Many mourn after North Fort Myers eaglet E-14 passes away
Flowers for a little bird gone too soon. One heartbreaking picture says it all: Harriet the eagle nuzzling close to her baby’s limp body. E-14 died Wednesday morning.
Fans of Southwest Florida’s celebrity eagles flocked to North Fort Myers to offer Harriet best wishes.
A tribute is growing just across from Harriet’s nest high up in the tree, one saying “Rest In Peace, E-14.”
People we spoke to say they’re heartbroken. But even in times of sadness, they continue to visit the nest.
Eagle lovers like Marti Lord came to check on mom Harriet after eaglet E-14’s passing.
“They get into your heart. They really get into your heart and we love them,” she said.
Some have even left flowers and thoughtful sentiments.
As people mourn, they also hope for answers. That’s why the CROW Clinic gathered E-14’s remains from the nest.
Eagle fan Marie Chism and others believe a fish hook was to blame for the eaglet’s injury.
“Consensus says that it is a fish hook, which we need to, as humans, be a little more aware of what’s going on and try to protect our planet and our wildlife,” Chism said.
However, in a statement Wednesday afternoon, CROW said a radiograph taken of the body did not reveal any foreign objects, like a fishing hook, nor did they find anything of the sort in the nest.

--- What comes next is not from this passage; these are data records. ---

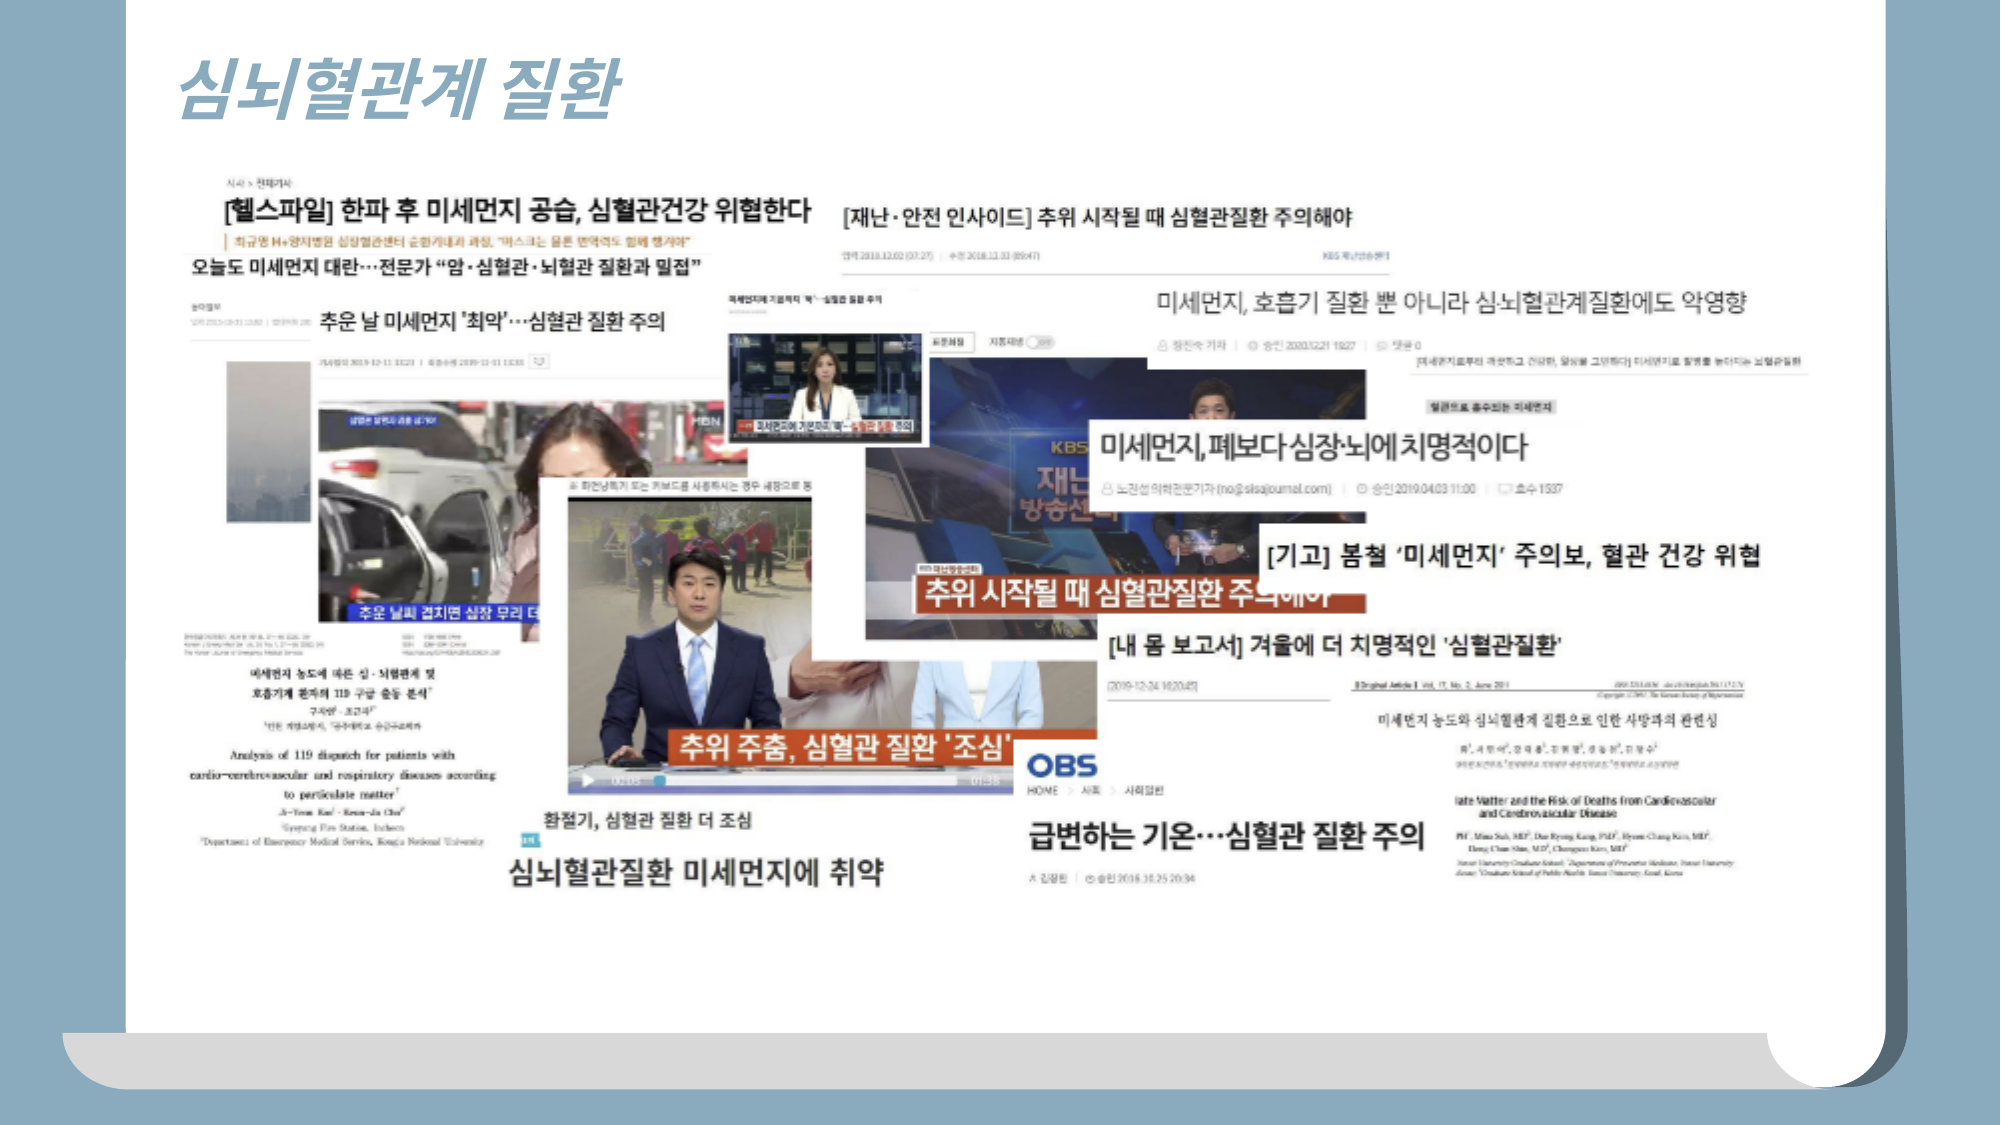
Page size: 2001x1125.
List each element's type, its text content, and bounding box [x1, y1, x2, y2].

text_box 심뇌혈관계 질환 [155, 0, 1156, 121]
picture [182, 170, 1817, 917]
text_box [62, 1032, 1833, 1090]
text_box [125, 0, 1886, 1088]
text_box [1828, 196, 1908, 1088]
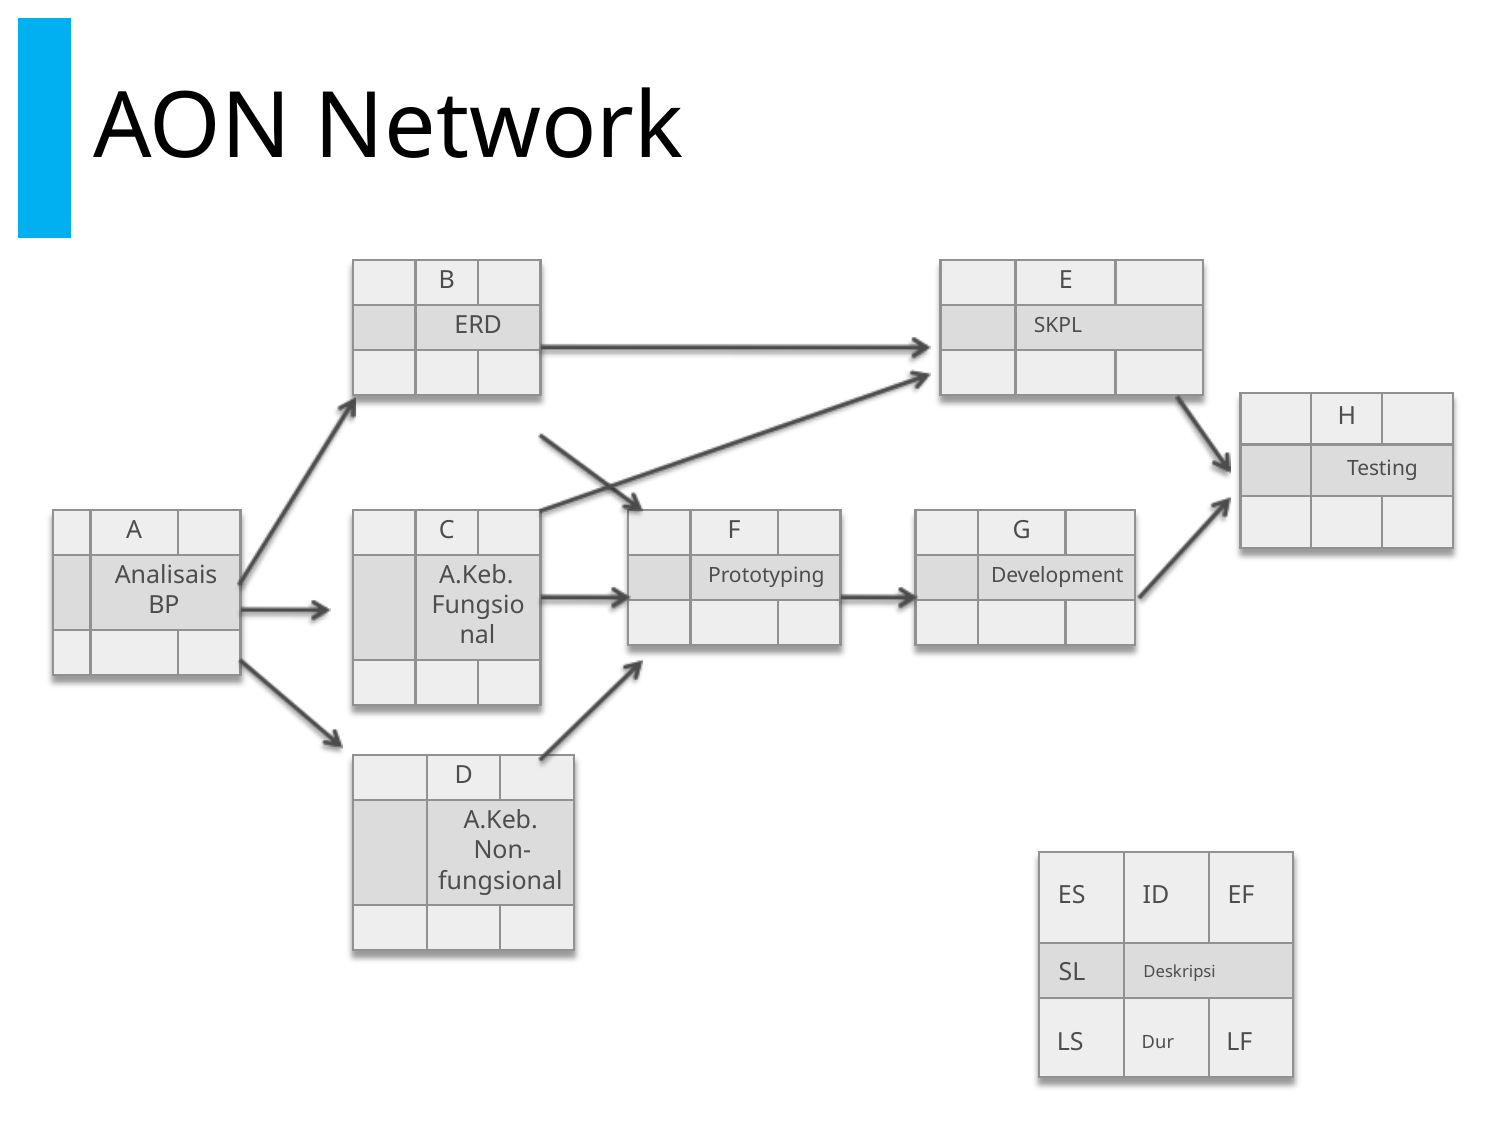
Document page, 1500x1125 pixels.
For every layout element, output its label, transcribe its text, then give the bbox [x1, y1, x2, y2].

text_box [42, 256, 1463, 1094]
title AON Network [78, 19, 1443, 237]
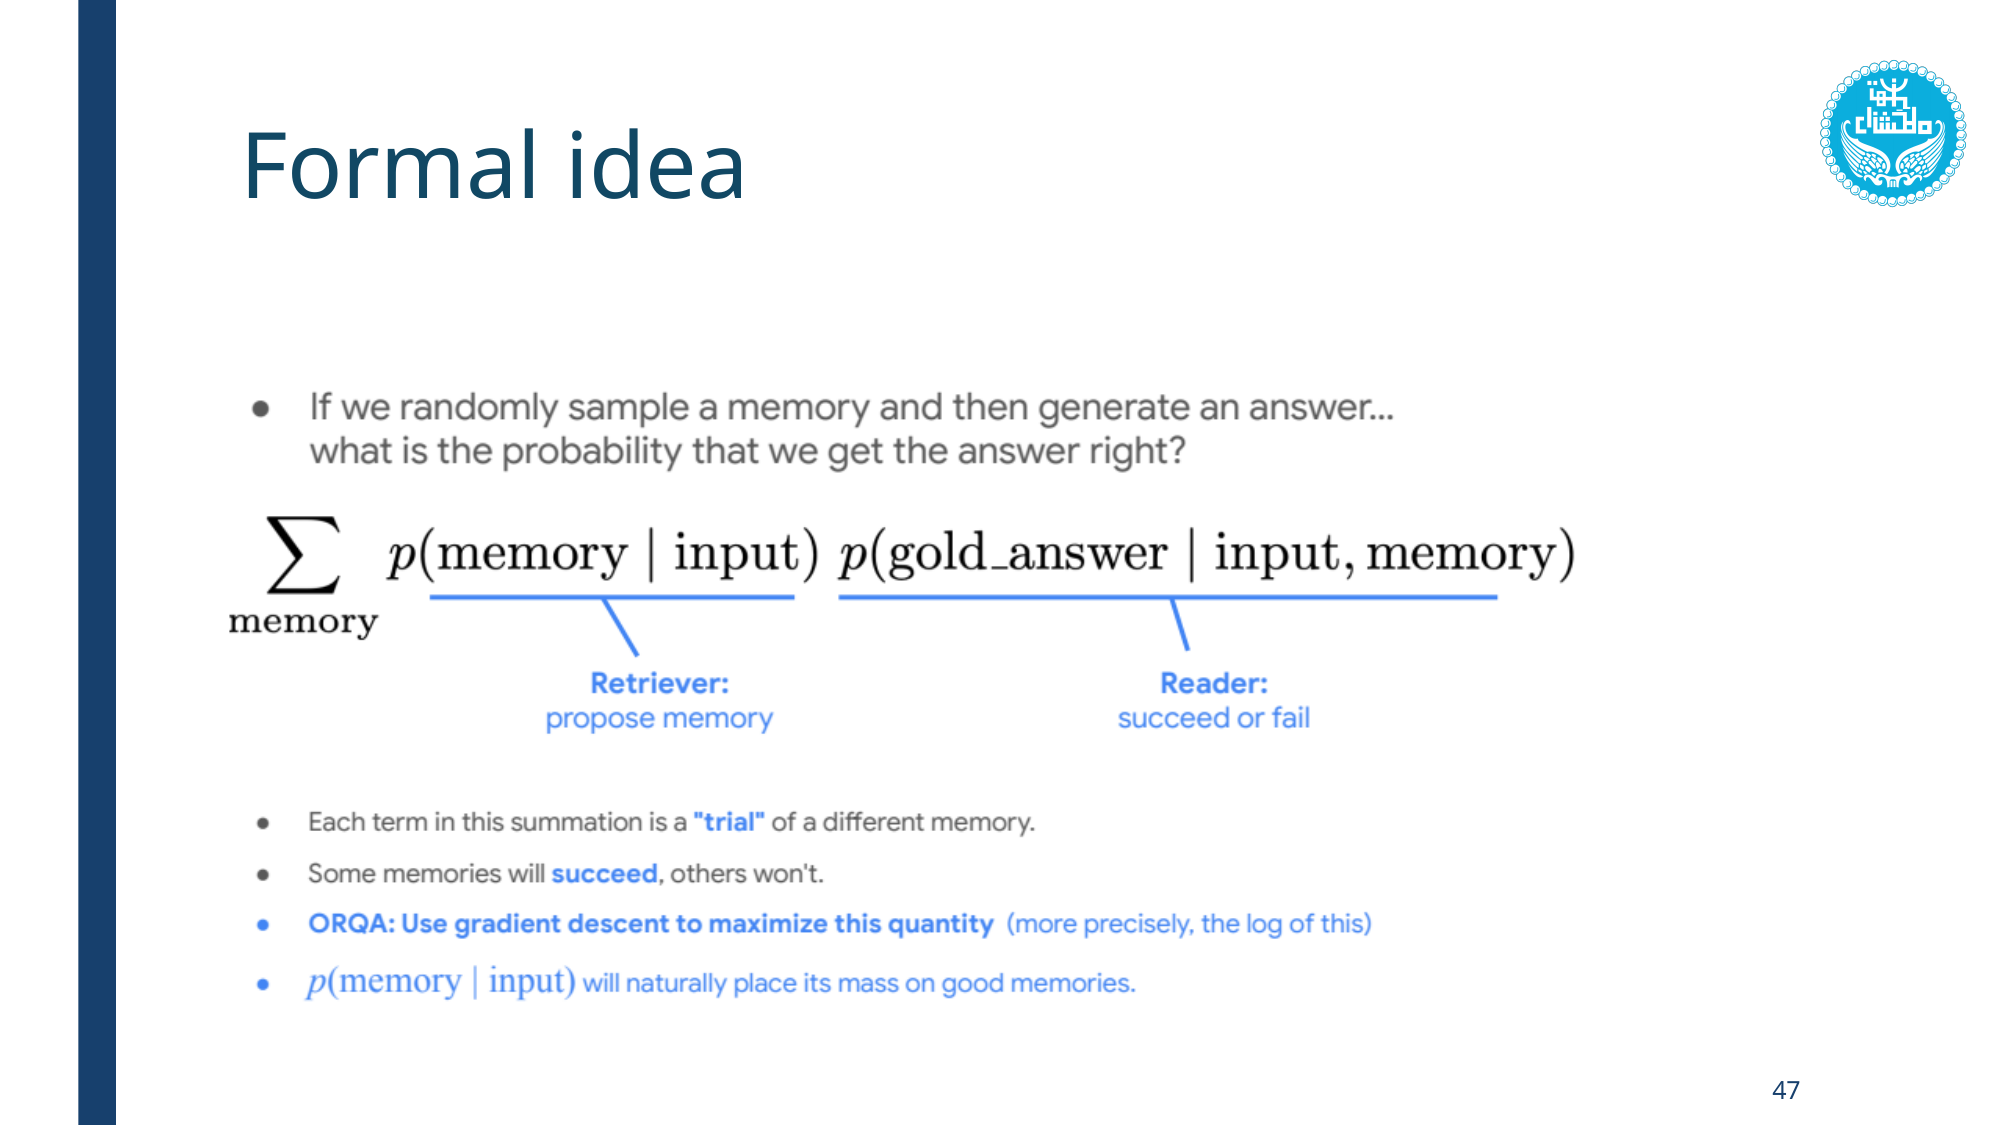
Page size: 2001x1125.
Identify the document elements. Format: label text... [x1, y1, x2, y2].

A brief examination performed by veterinary staff noted the entire left side to be covered in blood, which appears to have come from a broken blood feather on the left wing. No other traumatic wounds were found to have occurred prior to the eaglet’s passing.
E-14’s remains have been sent to the Southeast Cooperative Wildlife Disease Study (SCWDS) at the University of Georgia for further evaluation and testing, including testing for rodenticides that may have contributed to the eaglet’s death.
As we wait for a confirmed cause of death, Lord looks ahead to the future: “I just hope they come back and have more babies.”
Harriet laid a second egg in November, but it never hatched. CROW examined the unhatched egg and determined that it was fertilized and had developed partially, but they were unable to determine why it did not hatch.